Durante un momento no dijo nada. Solo el sonido del viento entre los árboles acompañó mis palabras. Luego giró ligeramente la cabeza y me respondió con esa voz grave, curtida como cuero viejo:

—Buenos días, mocoso. ¿Pudiste descansar?

Me tomó por sorpresa, pero no pude evitar sonreír para mis adentros. No lo decía con desprecio… más bien, con una especie de cariño tosco, casi como si fuera su manera de decir “bien hecho”.

—Por supuesto. Comí y descansé bien. Estoy listo —le respondí, esta vez con más seguridad, el pecho ligeramente inflado por la emoción contenida.
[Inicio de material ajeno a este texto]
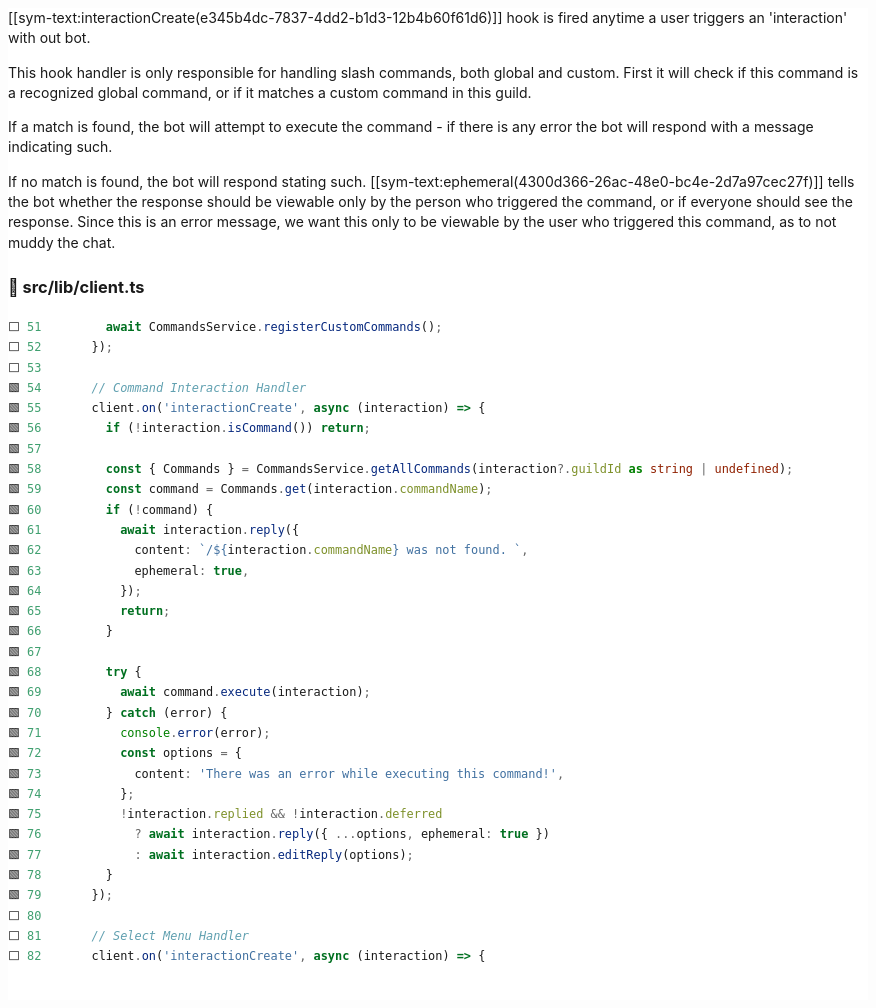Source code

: [[sym-text:interactionCreate(e345b4dc-7837-4dd2-b1d3-12b4b60f61d6)]] hook is fired anytime a user triggers an 'interaction' with out bot.

This hook handler is only responsible for handling slash commands, both global and custom. First it will check if this command is a recognized global command, or if it matches a custom command in this guild.

If a match is found, the bot will attempt to execute the command - if there is any error the bot will respond with a message indicating such.

If no match is found, the bot will respond stating such. [[sym-text:ephemeral(4300d366-26ac-48e0-bc4e-2d7a97cec27f)]] tells the bot whether the response should be viewable only by the person who triggered the command, or if everyone should see the response. Since this is an error message, we want this only to be viewable by the user who triggered this command, as to not muddy the chat.

### 📄 src/lib/client.ts
```typescript
⬜ 51         await CommandsService.registerCustomCommands();
⬜ 52       });
⬜ 53     
🟩 54       // Command Interaction Handler
🟩 55       client.on('interactionCreate', async (interaction) => {
🟩 56         if (!interaction.isCommand()) return;
🟩 57     
🟩 58         const { Commands } = CommandsService.getAllCommands(interaction?.guildId as string | undefined);
🟩 59         const command = Commands.get(interaction.commandName);
🟩 60         if (!command) {
🟩 61           await interaction.reply({
🟩 62             content: `/${interaction.commandName} was not found. `,
🟩 63             ephemeral: true,
🟩 64           });
🟩 65           return;
🟩 66         }
🟩 67     
🟩 68         try {
🟩 69           await command.execute(interaction);
🟩 70         } catch (error) {
🟩 71           console.error(error);
🟩 72           const options = {
🟩 73             content: 'There was an error while executing this command!',
🟩 74           };
🟩 75           !interaction.replied && !interaction.deferred
🟩 76             ? await interaction.reply({ ...options, ephemeral: true })
🟩 77             : await interaction.editReply(options);
🟩 78         }
🟩 79       });
⬜ 80     
⬜ 81       // Select Menu Handler
⬜ 82       client.on('interactionCreate', async (interaction) => {
```

<br/>
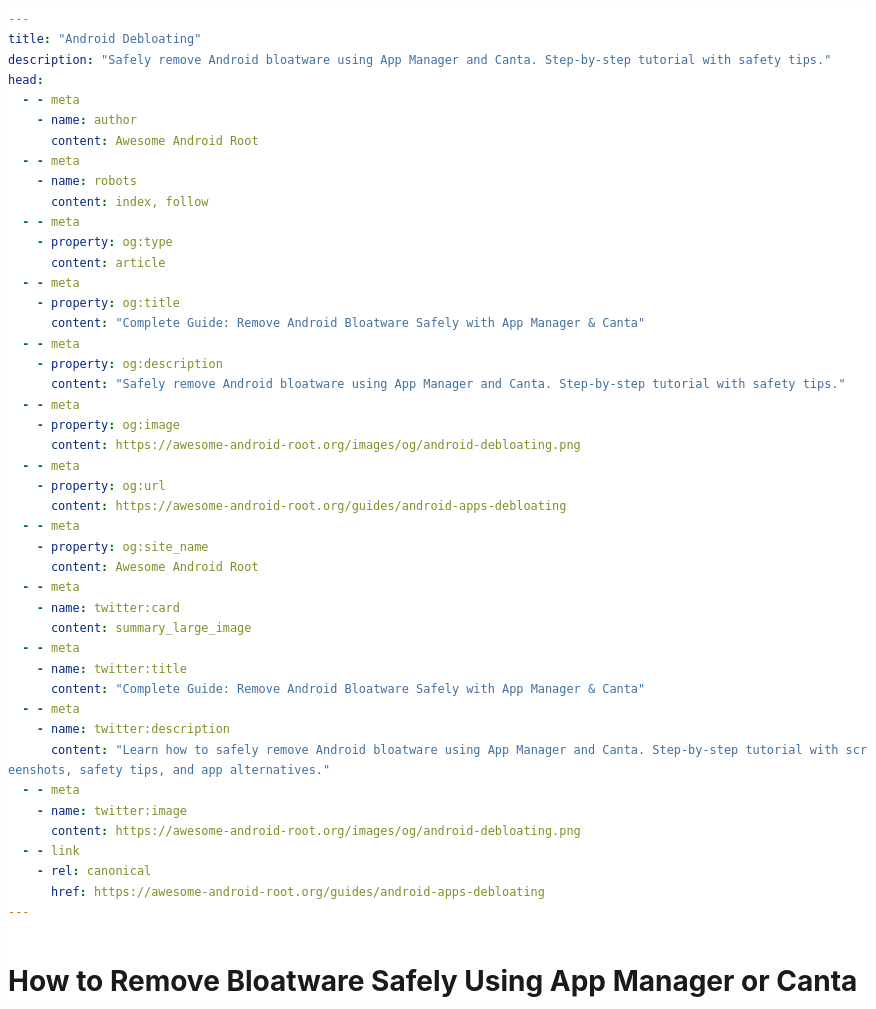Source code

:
 ```yaml
---
title: "Android Debloating"
description: "Safely remove Android bloatware using App Manager and Canta. Step-by-step tutorial with safety tips."
head:
  - - meta
    - name: author
      content: Awesome Android Root
  - - meta
    - name: robots
      content: index, follow
  - - meta
    - property: og:type
      content: article
  - - meta
    - property: og:title
      content: "Complete Guide: Remove Android Bloatware Safely with App Manager & Canta"
  - - meta
    - property: og:description
      content: "Safely remove Android bloatware using App Manager and Canta. Step-by-step tutorial with safety tips."
  - - meta
    - property: og:image
      content: https://awesome-android-root.org/images/og/android-debloating.png
  - - meta
    - property: og:url
      content: https://awesome-android-root.org/guides/android-apps-debloating
  - - meta
    - property: og:site_name
      content: Awesome Android Root
  - - meta
    - name: twitter:card
      content: summary_large_image
  - - meta
    - name: twitter:title
      content: "Complete Guide: Remove Android Bloatware Safely with App Manager & Canta"
  - - meta
    - name: twitter:description
      content: "Learn how to safely remove Android bloatware using App Manager and Canta. Step-by-step tutorial with screenshots, safety tips, and app alternatives."
  - - meta
    - name: twitter:image
      content: https://awesome-android-root.org/images/og/android-debloating.png
  - - link
    - rel: canonical
      href: https://awesome-android-root.org/guides/android-apps-debloating
---
```


# How to Remove Bloatware Safely Using App Manager or Canta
Sabía que lo que venía no iba a ser fácil. Que ese anciano podría destrozarme con una mirada o hacerme vomitar los pulmones con solo una ronda de ejercicios. Pero, aun así, ahí estaba. Y esa mañana, bajo el cielo que apenas despertaba, estaba dispuesto a dar cada fibra de mi cuerpo para ser digno de cargar una espada.

—Bien, bien… —dijo el anciano, su tono parecía complacido… hasta que no lo fue.

—He escuchado que hay un mocoso pecoso, parecido a ti, con un cuerpo tan frágil que apenas puede mantenerse de pie. No serás tú, ¿verdad?

Su mirada me atravesó como una estocada. No era burla lo que había en sus ojos, era algo peor: decepción anticipada. Como si ya supiera que estaba perdiendo el tiempo conmigo.

(Lo sabe. Mierda, lo sabe… ¿Qué hago ahora?)

Antes de poder pensarlo bien, mi boca ya se había adelantado a mi cerebro.

—Sí… eso es cierto —solté, tragando saliva—. Mi cuerpo no es fuerte. A veces, cuando me esfuerzo, siento que la vida se me escapa. Como si algo dentro de mí se quebrara un poco más cada vez...

El silencio pesó sobre mis hombros como una capa mojada. Pero no podía detenerme ahí, no ahora.

—...pero, aun así, no pienso ceder. Si tengo que arrastrarme, lo haré. Si tengo que quedarme sin aliento, también. Estoy más que dispuesto a aprender la espada, aunque tenga que hacerlo con los dientes apretados y los huesos temblando.

Lo miré, firme. O al menos lo intenté. Por dentro, mis piernas parecían estar hechas de barro. Pero mis palabras eran verdad. No iba a retroceder.

Si este anciano estaba buscando un alumno perfecto, no era yo.

Pero si buscaba a alguien que no iba a rendirse... entonces tenía al indicado.

Entonces, la expresión del anciano cambió.

Ya no había duda ni juicio en sus ojos. Había… ¿emoción?

—Muéstrame —dijo con una voz seca.

Y sin previo aviso, su puño derecho cruzó el aire con la velocidad de un trueno. Un golpe directo a mi rostro. No era un simple movimiento de prueba. No. Aquello llevaba una intención clara.

La presión era insoportable. Como si toda la rabia del mundo se concentrara en ese único instante. Un puño con el peso del odio, del rechazo, de la muerte misma. Por un segundo, sentí que ese golpe no era solo físico… que me gritaba que no pertenecía a este mundo.

No tuve tiempo de pensar. Solo de actuar.

Salté hacia él. No con estrategia. No con habilidad. Solo con desesperación. Quería detenerlo. Necesitaba hacerlo.

Y entonces, la oscuridad se tragó el impulso.

Cuando abrí los ojos, estaba de rodillas. La tierra fría me recibía con su aspereza. El sabor del jugo de naranja y la avena subía por mi garganta con violencia. Me faltaba el aire.

El anciano me había hundido la rodilla en el abdomen justo cuando me lancé. Un golpe seco, preciso. Como si supiera exactamente dónde romperme sin matarme.

Mientras luchaba por no vomitar mi desayuno, una mano pesada palmeó mi hombro. Me hizo tambalear un poco.

Cuando alcé la vista, lo vi sonreír.